The monumental fatwa endorsed by 450 scholars that shows that killing is not permissible unless adat (habituality) and kasrat (high frequency) of offenses are established.

The Ahl-e-Hadith, in challenging the Hanafi position on blasphemy presented a compilation of Ahadith which supposedly showed that blasphemous offenders (including non-Muslims) were in fact killed, and that therefore the Hanafi ruling was erroneous in this regard.

In the rebuttal, the fatwa pointed to an important flaw in the Ahle-Hadith argument — that the Ahadith thus presented all pertained to cases of repeat or habitual offenders.

 

There is not a single case where a non-Muslim was ever killed for committing a singular offense of blasphemy.

 

(Further, according to Imam Abu Hanifa, the death penalty is awarded in cases where it is categorised as siyasa (political) punishment, as opposed to sharia (divine) punishment, against elements openly rebelling against the Islamic state, using habitual blasphemy as a tool).

This legal position was approved and signed by no less than 450 of the most prestigious names in the Hanafi ulema, not just from South Asia, but around the world.

It is difficult to come up with a case study of a bigger systematic consensus (ijma) than this one. Hundreds of leading ulema of their time from South Asia have declared that non-Muslims cannot be killed for a single offense for blasphemy and their pardon is acceptable unless it becomes a habitual and high frequency offense.

But to really appreciate the magnitude of this ruling for a country like Pakistan, we must look to some of the key signatories of this stance — one of them being Ahmed Raza Khan Barelvi.

Many readers might know that Ahmed Raza Khan Barelvi was the founder of the Barelvi school of thought, one of the two predominant Hanafi groups, and the religious orientation to which groups like Sunni Tehreek subscribe. The founder is considered a Pir, Saint and a most revered figure, amongst his followers, and the general populace.

Ironically, four years ago this month, Punjab Governer Salman Taseer was assassinated by Mumtaz Qadri, for pleading for pardon for Asia Bibi.

Mumtaz Qadri, who is a devout Barelvi, would be surprised, I am sure, to learn that the founder and most respected figure of his sect had endorsed pardon for non-Muslim blasphemers, and the view that non-Muslims cannot be killed for a single offense of blasphemy.

Incidentally, the co-founder of the other of the two Hanafi groups (Deoband), Mahmood Hassan Deobandi – also known as the Sheikh al Hind – is also a signatory on the above.
A partial list of signatories fath al mubeen showing the endorsement of founder of Barelvi and Deobandi thought.

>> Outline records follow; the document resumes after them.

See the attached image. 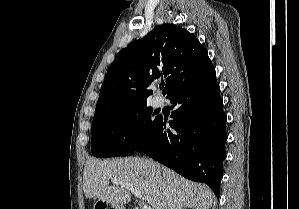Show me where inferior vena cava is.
Instances as JSON below:
<instances>
[{
    "mask_svg": "<svg viewBox=\"0 0 299 209\" xmlns=\"http://www.w3.org/2000/svg\"><path fill=\"white\" fill-rule=\"evenodd\" d=\"M158 209H167V206H166V204H165L164 201H161V202H160V204H159V206H158Z\"/></svg>",
    "mask_w": 299,
    "mask_h": 209,
    "instance_id": "inferior-vena-cava-1",
    "label": "inferior vena cava"
}]
</instances>
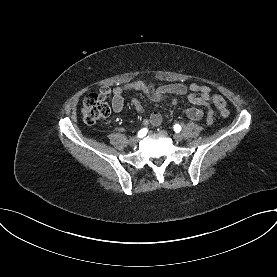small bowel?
<instances>
[{
  "label": "small bowel",
  "instance_id": "1",
  "mask_svg": "<svg viewBox=\"0 0 277 277\" xmlns=\"http://www.w3.org/2000/svg\"><path fill=\"white\" fill-rule=\"evenodd\" d=\"M99 92L112 96V109L117 114L123 113L124 94L127 92H142L145 97L154 102H162L171 98L174 104L176 103V96L187 95L191 104L202 106L208 111L207 122L208 124L212 123V89L206 85L172 83L155 87L141 80H136L118 86L113 90L102 87ZM132 105L139 113L143 114L145 112L142 103L138 99H132ZM183 112L192 120H200L204 114L203 110L198 107H187L183 109ZM162 119L163 117L159 112H153L143 119V123L157 127L161 124Z\"/></svg>",
  "mask_w": 277,
  "mask_h": 277
}]
</instances>
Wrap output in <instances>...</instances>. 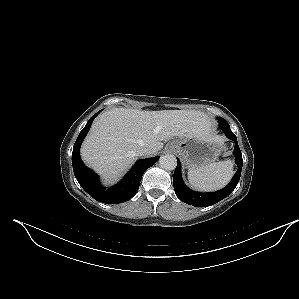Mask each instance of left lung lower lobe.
<instances>
[{"instance_id": "obj_1", "label": "left lung lower lobe", "mask_w": 299, "mask_h": 299, "mask_svg": "<svg viewBox=\"0 0 299 299\" xmlns=\"http://www.w3.org/2000/svg\"><path fill=\"white\" fill-rule=\"evenodd\" d=\"M218 121L219 126L224 131L225 135L235 142L233 154L236 158L235 162L238 165V170L235 173L231 182L225 188L212 193H199L187 188V186L184 185L181 178V164L180 161L177 159V167L173 176V186L175 193L181 201L195 207H207L226 198L235 189L240 179L243 160L241 151L238 146L237 138L232 133L229 124L224 119L218 118Z\"/></svg>"}]
</instances>
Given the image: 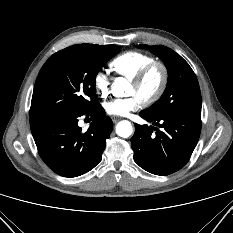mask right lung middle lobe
Masks as SVG:
<instances>
[{"instance_id": "1", "label": "right lung middle lobe", "mask_w": 233, "mask_h": 233, "mask_svg": "<svg viewBox=\"0 0 233 233\" xmlns=\"http://www.w3.org/2000/svg\"><path fill=\"white\" fill-rule=\"evenodd\" d=\"M119 52L117 45L79 44L53 54L37 77L30 117L92 109L98 103L96 75Z\"/></svg>"}]
</instances>
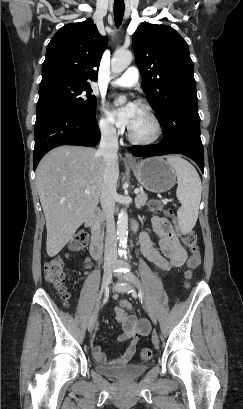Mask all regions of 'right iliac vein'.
I'll return each instance as SVG.
<instances>
[{
  "label": "right iliac vein",
  "instance_id": "right-iliac-vein-1",
  "mask_svg": "<svg viewBox=\"0 0 243 409\" xmlns=\"http://www.w3.org/2000/svg\"><path fill=\"white\" fill-rule=\"evenodd\" d=\"M112 269L111 268H107L104 271V275H103V280H102V290H105L108 286V284L110 283L111 279H112ZM99 306L100 303H97V305L95 306L93 313L90 317L89 323H88V332H92L96 321H97V316H98V310H99Z\"/></svg>",
  "mask_w": 243,
  "mask_h": 409
}]
</instances>
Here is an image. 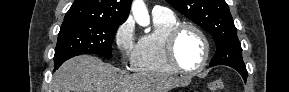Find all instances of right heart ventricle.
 Returning <instances> with one entry per match:
<instances>
[{
	"instance_id": "right-heart-ventricle-1",
	"label": "right heart ventricle",
	"mask_w": 289,
	"mask_h": 92,
	"mask_svg": "<svg viewBox=\"0 0 289 92\" xmlns=\"http://www.w3.org/2000/svg\"><path fill=\"white\" fill-rule=\"evenodd\" d=\"M173 13L153 14L154 30L143 35L137 43L133 68L138 72L171 75L175 71L164 53V40L168 31L179 24Z\"/></svg>"
}]
</instances>
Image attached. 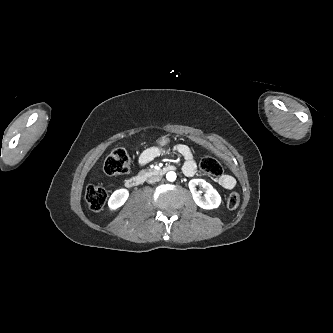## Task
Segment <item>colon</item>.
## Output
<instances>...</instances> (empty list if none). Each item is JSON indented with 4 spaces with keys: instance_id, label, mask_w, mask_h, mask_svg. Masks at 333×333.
Returning <instances> with one entry per match:
<instances>
[{
    "instance_id": "colon-1",
    "label": "colon",
    "mask_w": 333,
    "mask_h": 333,
    "mask_svg": "<svg viewBox=\"0 0 333 333\" xmlns=\"http://www.w3.org/2000/svg\"><path fill=\"white\" fill-rule=\"evenodd\" d=\"M131 165V159L127 151L123 148H117L111 152L104 163V170L109 175L124 174L128 172ZM200 167L203 171L218 176L222 173L220 163L211 156H204L200 160ZM85 199L88 206L93 211H100L106 201L107 192L100 186H89L85 191ZM240 204V195L232 192L227 199L229 209H236Z\"/></svg>"
}]
</instances>
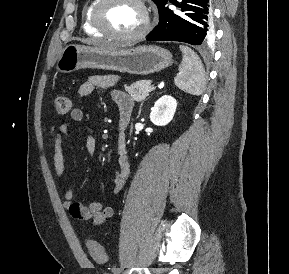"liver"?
<instances>
[{"mask_svg": "<svg viewBox=\"0 0 289 274\" xmlns=\"http://www.w3.org/2000/svg\"><path fill=\"white\" fill-rule=\"evenodd\" d=\"M95 48L104 50H117L119 49L116 45L104 44V43H94Z\"/></svg>", "mask_w": 289, "mask_h": 274, "instance_id": "6515ba94", "label": "liver"}]
</instances>
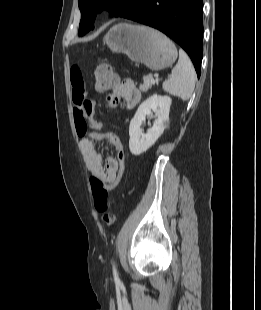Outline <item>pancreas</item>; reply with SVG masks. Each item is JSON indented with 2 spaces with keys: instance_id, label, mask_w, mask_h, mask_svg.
I'll return each instance as SVG.
<instances>
[{
  "instance_id": "1",
  "label": "pancreas",
  "mask_w": 261,
  "mask_h": 310,
  "mask_svg": "<svg viewBox=\"0 0 261 310\" xmlns=\"http://www.w3.org/2000/svg\"><path fill=\"white\" fill-rule=\"evenodd\" d=\"M154 84V79L152 75H146L143 77V84L140 85V90L142 92H147Z\"/></svg>"
}]
</instances>
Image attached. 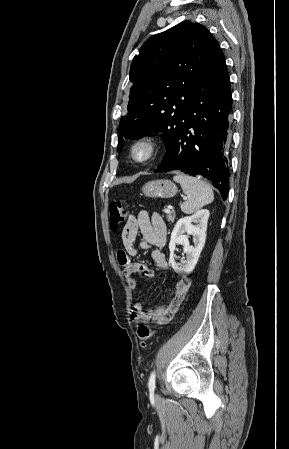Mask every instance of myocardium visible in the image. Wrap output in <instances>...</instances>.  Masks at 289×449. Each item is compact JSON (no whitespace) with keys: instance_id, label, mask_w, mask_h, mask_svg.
I'll list each match as a JSON object with an SVG mask.
<instances>
[{"instance_id":"f54148a6","label":"myocardium","mask_w":289,"mask_h":449,"mask_svg":"<svg viewBox=\"0 0 289 449\" xmlns=\"http://www.w3.org/2000/svg\"><path fill=\"white\" fill-rule=\"evenodd\" d=\"M141 147L146 149V155L143 158H138L136 156V151ZM158 150V143L153 136L142 135L132 143L130 147V157L134 162L138 164H147L157 156Z\"/></svg>"}]
</instances>
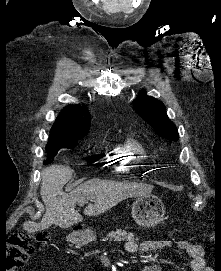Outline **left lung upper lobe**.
I'll use <instances>...</instances> for the list:
<instances>
[{
  "mask_svg": "<svg viewBox=\"0 0 221 271\" xmlns=\"http://www.w3.org/2000/svg\"><path fill=\"white\" fill-rule=\"evenodd\" d=\"M133 106L137 113L162 137L173 141L179 139L177 128L166 115V108L162 102L147 96L142 91L133 101Z\"/></svg>",
  "mask_w": 221,
  "mask_h": 271,
  "instance_id": "left-lung-upper-lobe-1",
  "label": "left lung upper lobe"
}]
</instances>
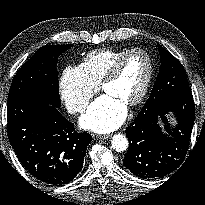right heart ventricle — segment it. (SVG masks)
Segmentation results:
<instances>
[{
    "label": "right heart ventricle",
    "mask_w": 205,
    "mask_h": 205,
    "mask_svg": "<svg viewBox=\"0 0 205 205\" xmlns=\"http://www.w3.org/2000/svg\"><path fill=\"white\" fill-rule=\"evenodd\" d=\"M128 49H99L88 53L82 63L87 79L94 86L98 85L104 76L108 73L113 63Z\"/></svg>",
    "instance_id": "right-heart-ventricle-1"
}]
</instances>
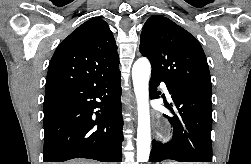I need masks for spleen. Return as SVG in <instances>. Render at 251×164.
<instances>
[{
    "label": "spleen",
    "mask_w": 251,
    "mask_h": 164,
    "mask_svg": "<svg viewBox=\"0 0 251 164\" xmlns=\"http://www.w3.org/2000/svg\"><path fill=\"white\" fill-rule=\"evenodd\" d=\"M165 164H176V163H173V162H169V163H165Z\"/></svg>",
    "instance_id": "spleen-1"
}]
</instances>
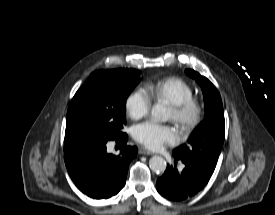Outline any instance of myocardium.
Masks as SVG:
<instances>
[{"label":"myocardium","instance_id":"obj_1","mask_svg":"<svg viewBox=\"0 0 275 215\" xmlns=\"http://www.w3.org/2000/svg\"><path fill=\"white\" fill-rule=\"evenodd\" d=\"M171 110L174 114L173 121L185 133L193 131L201 123L204 116L203 104L195 98L171 105Z\"/></svg>","mask_w":275,"mask_h":215}]
</instances>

Both the founders of Deoband and Barelvi have endorsed the position that a non-Muslim cannot be killed for a single offense of blasphemy and therefore must be pardoned.

It is interesting to note that as per the Hanafi thought, we might be talking about no jail time/punishment for the first offense.

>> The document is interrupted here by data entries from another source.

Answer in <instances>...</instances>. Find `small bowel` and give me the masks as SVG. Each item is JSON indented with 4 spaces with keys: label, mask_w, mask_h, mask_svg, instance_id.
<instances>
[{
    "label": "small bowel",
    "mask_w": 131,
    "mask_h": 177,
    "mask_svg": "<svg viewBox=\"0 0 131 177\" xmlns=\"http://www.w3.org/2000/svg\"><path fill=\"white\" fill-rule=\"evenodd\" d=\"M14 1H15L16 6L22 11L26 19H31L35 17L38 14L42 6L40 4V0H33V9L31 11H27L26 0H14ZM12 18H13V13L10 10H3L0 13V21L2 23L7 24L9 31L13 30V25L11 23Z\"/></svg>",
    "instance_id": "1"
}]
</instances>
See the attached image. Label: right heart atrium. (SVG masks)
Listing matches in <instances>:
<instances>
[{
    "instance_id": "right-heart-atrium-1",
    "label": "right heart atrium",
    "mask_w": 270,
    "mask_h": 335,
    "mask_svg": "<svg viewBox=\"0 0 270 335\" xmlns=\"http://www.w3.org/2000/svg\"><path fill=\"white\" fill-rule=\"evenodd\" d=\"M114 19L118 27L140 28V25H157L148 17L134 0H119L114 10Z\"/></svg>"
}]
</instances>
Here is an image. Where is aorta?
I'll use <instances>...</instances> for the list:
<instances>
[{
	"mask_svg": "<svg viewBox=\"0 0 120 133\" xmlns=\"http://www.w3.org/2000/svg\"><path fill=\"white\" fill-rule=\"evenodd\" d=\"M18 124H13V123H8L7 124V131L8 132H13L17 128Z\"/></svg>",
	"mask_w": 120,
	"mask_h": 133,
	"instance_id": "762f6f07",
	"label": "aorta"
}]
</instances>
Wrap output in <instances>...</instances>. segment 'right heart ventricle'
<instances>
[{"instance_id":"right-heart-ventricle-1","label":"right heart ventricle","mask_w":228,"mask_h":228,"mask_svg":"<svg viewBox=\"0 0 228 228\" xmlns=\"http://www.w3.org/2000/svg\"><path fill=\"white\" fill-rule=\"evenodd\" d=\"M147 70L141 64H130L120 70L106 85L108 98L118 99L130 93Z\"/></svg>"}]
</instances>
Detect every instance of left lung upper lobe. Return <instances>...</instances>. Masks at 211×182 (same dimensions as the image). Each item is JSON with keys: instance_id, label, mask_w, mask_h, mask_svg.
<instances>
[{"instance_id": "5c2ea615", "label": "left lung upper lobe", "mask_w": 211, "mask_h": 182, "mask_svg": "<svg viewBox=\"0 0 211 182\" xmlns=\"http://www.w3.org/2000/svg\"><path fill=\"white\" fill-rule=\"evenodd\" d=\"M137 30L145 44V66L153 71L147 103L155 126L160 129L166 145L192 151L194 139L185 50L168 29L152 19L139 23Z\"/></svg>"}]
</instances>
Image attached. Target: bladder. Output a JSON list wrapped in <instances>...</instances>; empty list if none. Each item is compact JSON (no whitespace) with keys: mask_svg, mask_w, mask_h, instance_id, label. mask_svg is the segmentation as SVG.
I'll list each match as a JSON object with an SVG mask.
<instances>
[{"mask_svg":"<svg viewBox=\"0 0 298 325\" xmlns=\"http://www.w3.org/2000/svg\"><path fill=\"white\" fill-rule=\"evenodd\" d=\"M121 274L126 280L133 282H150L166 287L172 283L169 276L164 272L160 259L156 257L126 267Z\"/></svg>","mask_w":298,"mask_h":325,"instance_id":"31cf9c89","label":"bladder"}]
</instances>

The Hanafi position clearly stating that first time offenders will only be warned, meaning that may not even be subjected to jail time.

Quite apart from this fatwa, there is another key scholar of immediate relevance in the minds and hearts of the nation who has echoed the same position as these revered names.

Maulana Maududi is a household name across the country and is the founder of Jamaat-e-Islami, one of the main religio-political parties in Pakistan.

Readers might be surprised to know that Maulana Maududi has also said that an act of blasphemy does not leave non-Muslims liable to capital punishment by the state.

The rights of dhimmi (non-Muslims) living in a Muslim state include protection of his life even in instances of blasphemy as per Maulana Maududi.

All this nuanced handling of the issue is a far cry from the reality of its application today, where a single unfortunate, ill-informed, ill-judged alleged utterance can lead to a conviction under the law, and the death penalty.

Our law in letter and in its judicial interpretation prescribes a hudd punishment for a single offense of blasphemy.

It makes no distinction between Muslims and non-Muslims, repeat vs single offences, siyasa vs sharia punishment.

It goes against hundreds of top South Asian ulema and it goes against the founders of the predominant religio-political groups in Pakistan.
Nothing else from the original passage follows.